There are three main ways to anchor pontoons:
- chain anchoring with concrete anchors;
- pile anchoring with mooring piles;
- anchoring with mooring diagonals.
In the Nordic ice conditions, the cheapest and most popular mooring way is to use a combination of concrete anchors and mooring chains. Only a sufficient water depth (1 m) and the right chain length (five times the water depth) are required.
Chain anchoring is designed for securing the vessel horizontally, while retaining its ability to move up and down with water.
Anchors are designed as self-anchoring, and their mounting loops and reinforced concrete are resistant to seawater and to the strong hits from rocks and ice.
The size and quantity of anchors is selected based on the type of substrate and the size of the pontoon. You can increase the anchor’s force by adding extra weights that are attached to the middle of the chain.
|Extra weight||Width x length x height (mm)||Mounting loops / mooring chain (mm)||Using locations|
|50 kg extra weight||400 x 400 x 175||13||As extra weight on a boat pontoon|
|200 kg extra weight||600 x 600 x 310||13||As extra weight on timber pontoons with concrete floats|
|500 kg anchor||900 x 900 x 270||16 / 13–16||Anchor for a swimming pontoon, boat pontoon and 40 l and 60 l mooring buoy|
|1,000 kg anchor||1000 x 1200 x 360||2 x 18 / 16||Anchor for a boat pontoon, timber pontoons with concrete floats, and for 60 l and 120 l mooring buoys|
|2,000 kg anchor||1200 x 2000 x 36||2 x 22 / 16–20||Anchor for a timber pontoon with concrete floats and a 120 l mooring buoy|
The pile anchoring can be successfully used in pontoons that are parallel to the shore and are located at low depths (max 2 m) and have a soft bottom.

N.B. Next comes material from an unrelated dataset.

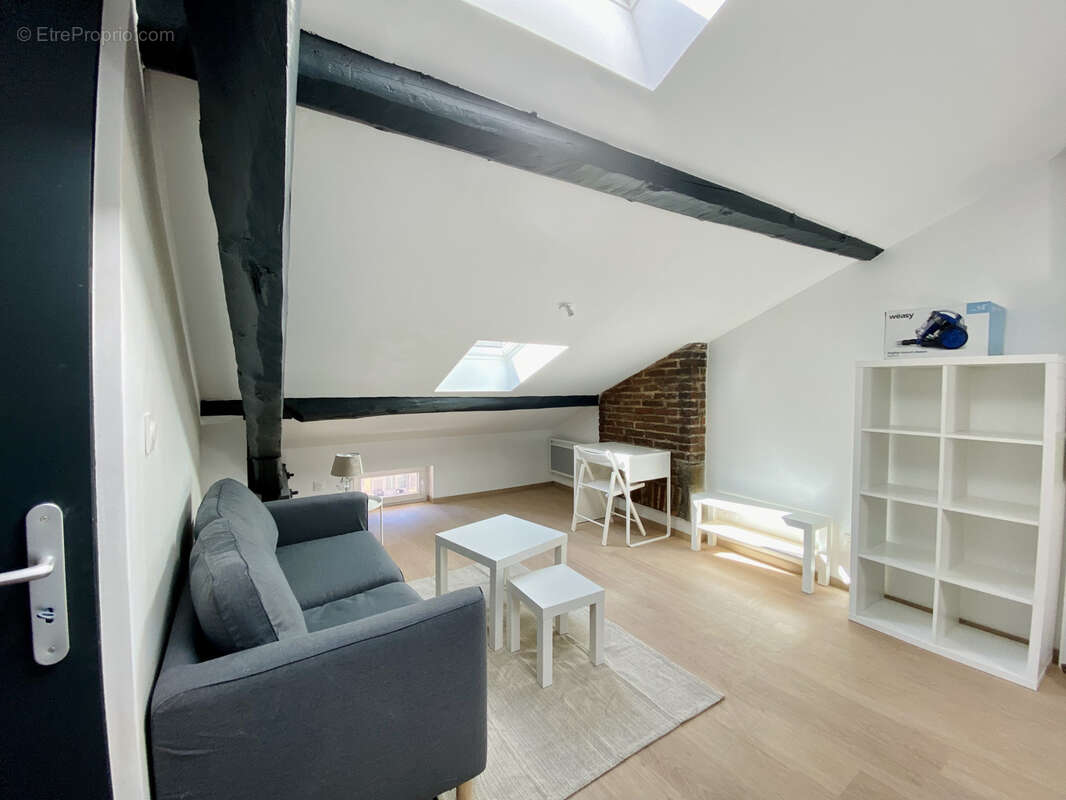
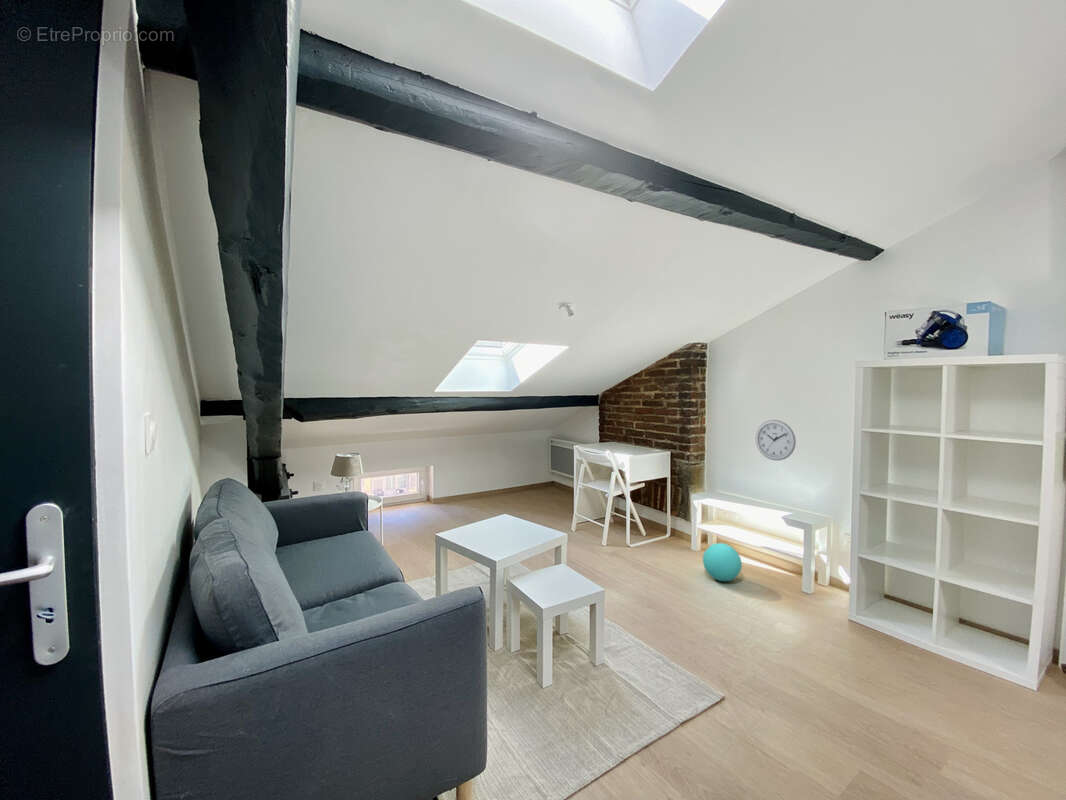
+ ball [702,542,743,582]
+ wall clock [754,419,797,461]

Pile mooring is a very secure fastening option, but due to its rigid fixation, there is a great risk that ice will damage the floating pontoon and shifts the piles from their place. For this reason, the use of pile mooring is most common in southern Europe and other permanently warm areas.
In the Nordic countries, the piles must be dismantled every autumn and the pontoon has to be lifted out of the water. In the spring, the piles have to be installed again – this is the only way to prevent damage to the posts by ice.
Diagonal mooring is used little, and in exceptional circumstances when the pontoon is very close to the shore and there is no room for chain mooring. The reason is that there is a risk of damage from ice in the winter, and the connections of the fastenings tend to rumble and squeak when moving around.